TASK DIRECTIONS ▸ Report each line of the entries below that has the word "wrist" in it.

THE DATA ▸
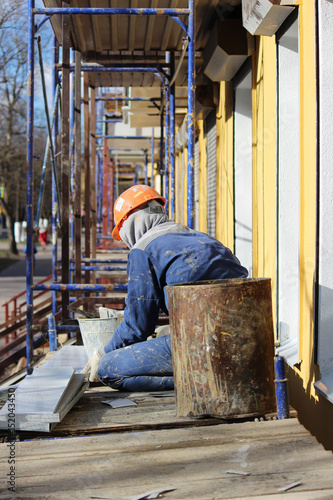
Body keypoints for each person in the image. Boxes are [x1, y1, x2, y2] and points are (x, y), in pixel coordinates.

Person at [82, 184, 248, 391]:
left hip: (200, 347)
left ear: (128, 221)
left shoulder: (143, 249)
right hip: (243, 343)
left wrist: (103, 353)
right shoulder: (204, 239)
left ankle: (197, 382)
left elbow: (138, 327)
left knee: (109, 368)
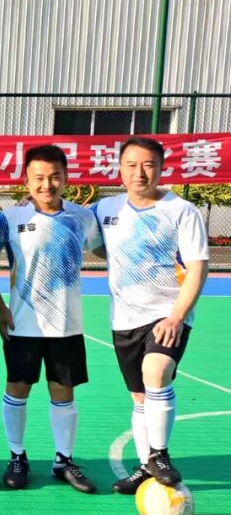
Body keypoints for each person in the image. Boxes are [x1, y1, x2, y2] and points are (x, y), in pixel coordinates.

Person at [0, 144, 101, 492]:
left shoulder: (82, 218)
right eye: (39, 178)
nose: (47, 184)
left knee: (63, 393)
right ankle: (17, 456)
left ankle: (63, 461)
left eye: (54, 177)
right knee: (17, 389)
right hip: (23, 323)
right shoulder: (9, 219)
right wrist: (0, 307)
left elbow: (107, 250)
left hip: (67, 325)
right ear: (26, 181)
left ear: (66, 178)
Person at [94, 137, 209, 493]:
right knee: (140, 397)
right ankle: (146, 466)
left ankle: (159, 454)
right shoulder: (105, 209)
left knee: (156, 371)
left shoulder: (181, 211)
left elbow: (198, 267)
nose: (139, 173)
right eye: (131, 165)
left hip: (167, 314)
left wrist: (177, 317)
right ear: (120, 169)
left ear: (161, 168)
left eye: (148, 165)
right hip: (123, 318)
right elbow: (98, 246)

==

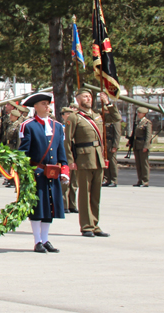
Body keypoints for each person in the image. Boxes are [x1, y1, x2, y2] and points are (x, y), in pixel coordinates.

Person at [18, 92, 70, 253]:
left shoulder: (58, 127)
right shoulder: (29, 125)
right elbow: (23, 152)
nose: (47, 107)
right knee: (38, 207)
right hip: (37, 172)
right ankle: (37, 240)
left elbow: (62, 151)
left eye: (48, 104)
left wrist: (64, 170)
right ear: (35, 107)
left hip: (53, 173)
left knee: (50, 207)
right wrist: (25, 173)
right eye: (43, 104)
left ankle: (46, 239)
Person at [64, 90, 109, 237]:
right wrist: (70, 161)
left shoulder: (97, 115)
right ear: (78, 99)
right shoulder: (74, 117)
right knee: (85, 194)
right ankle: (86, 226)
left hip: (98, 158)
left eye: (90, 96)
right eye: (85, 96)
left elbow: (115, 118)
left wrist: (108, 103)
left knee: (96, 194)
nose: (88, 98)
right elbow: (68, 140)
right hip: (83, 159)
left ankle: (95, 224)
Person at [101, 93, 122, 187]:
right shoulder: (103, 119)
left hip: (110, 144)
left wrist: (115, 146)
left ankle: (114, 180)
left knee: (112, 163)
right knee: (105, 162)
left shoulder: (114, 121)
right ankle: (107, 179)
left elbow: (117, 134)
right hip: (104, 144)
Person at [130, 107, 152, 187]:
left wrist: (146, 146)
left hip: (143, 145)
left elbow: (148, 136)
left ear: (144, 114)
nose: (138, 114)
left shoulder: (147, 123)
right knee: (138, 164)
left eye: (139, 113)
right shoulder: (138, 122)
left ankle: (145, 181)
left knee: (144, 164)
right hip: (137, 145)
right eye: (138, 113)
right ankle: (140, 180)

WRITTEN SOLUTION ▸
left wrist: (103, 353)
right wrist: (0, 307)
left wrist: (177, 317)
left wrist: (64, 170)
right wrist: (25, 173)
right wrist: (70, 161)
left wrist: (108, 103)
left wrist: (115, 146)
left wrist: (146, 146)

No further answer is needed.